Almost half of first time buyers now receive financial help from family members and this trend is set to grow. Unfortunately the trend of families falling out will also grow due to disputes as the correct paperwork to document the financial help is not put in place at the start.

The big issue is whether the money is a gift or a loan. Mortgage Lenders will take into account whether finance for a deposit has been given or lent when assessing what the child can borrow. If it is a gift, then the Solicitor acting in the purchase will have to produce evidence to the Lender that the money is a gift in the form of a letter from the family member confirming the gift.

If the money is a loan then parents and children should be separately represented and the parents should obtain a ‘second charge’ over the property. This is the best protection that they can obtain but if the property is repossessed, the first charge against the property will be in favour of the Bank that provided the mortgage and the parents will only receive a payment on their second charge if there is sufficient equity in the property to pay both lending parties.

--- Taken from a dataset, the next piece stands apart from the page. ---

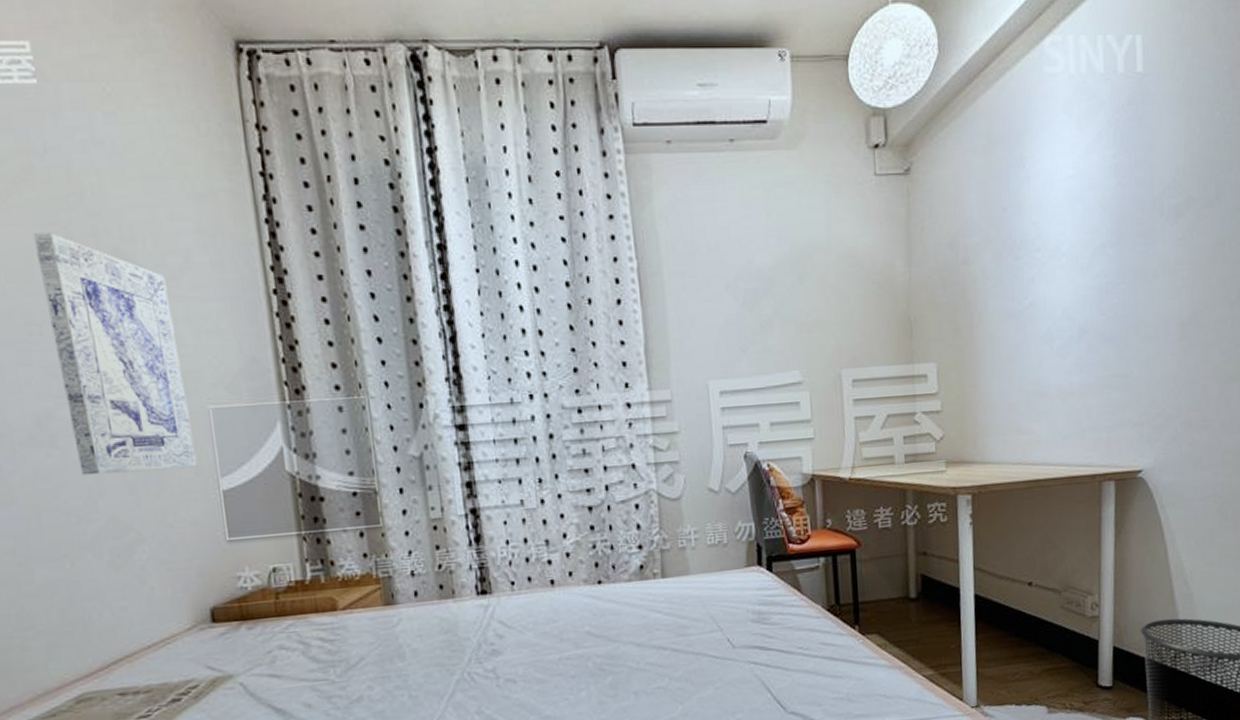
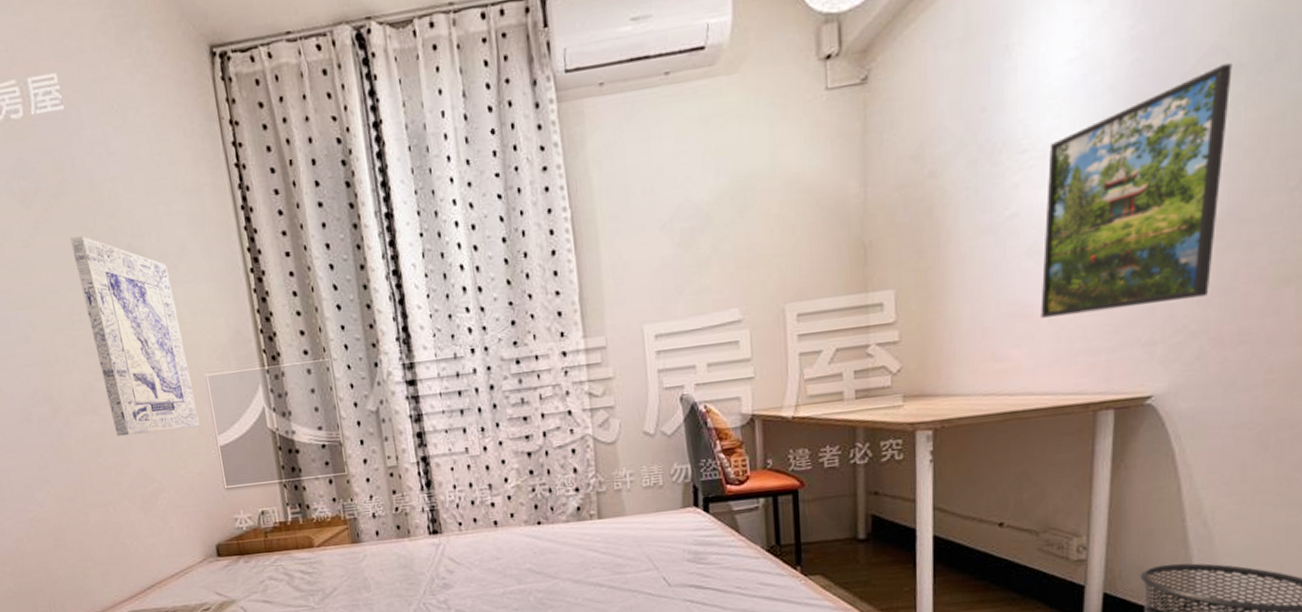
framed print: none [1055,196,1187,397] -> present [1041,63,1233,318]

If at any point the parents decide to reduce or write off borrowing then this should be formally documented at the time the decision is made as the taxman would in all likelihood require that full or partial loan releases should be recorded in a Deed.

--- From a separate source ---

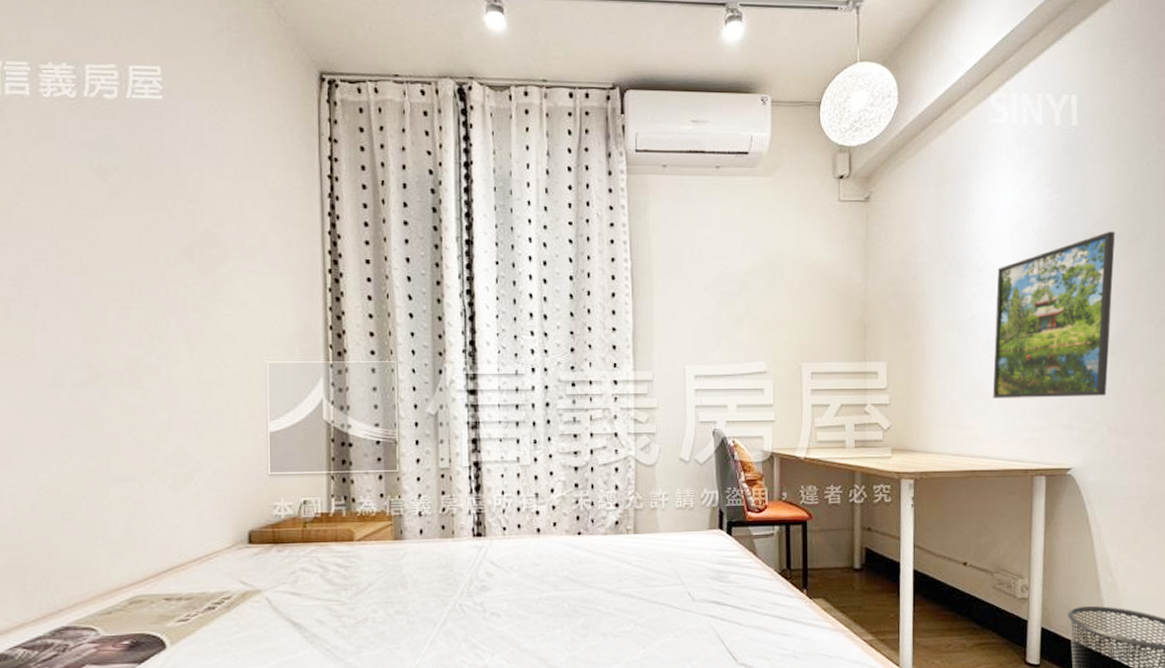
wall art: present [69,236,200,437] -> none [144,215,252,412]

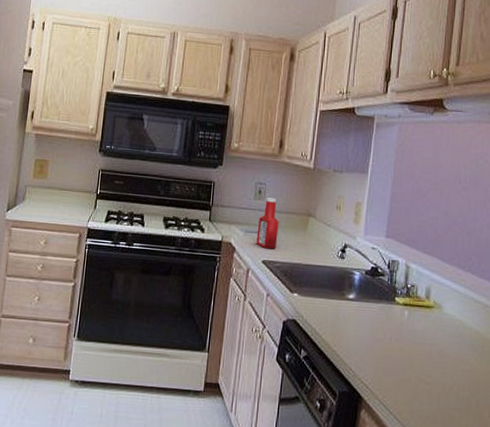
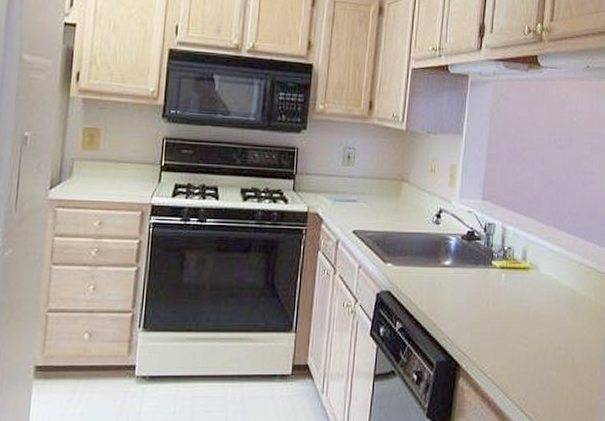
ketchup bottle: present [256,198,279,250] -> none [345,163,370,218]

If the child is buying with a partner and the parents are paying their child’s share of the deposit, then a legal agreement should be drawn up so that if they do break up the parents get their money back and the child’s partner has no claim on it.

If you are assisting a family member in buying a property, then legal advice should be sought to correctly document your contribution. Whilst it may seem unnecessary and untrusting, none of us have a crystal ball and it is important that the parties’ intentions are documented in writing to prevent disputes and family fall outs at a later date.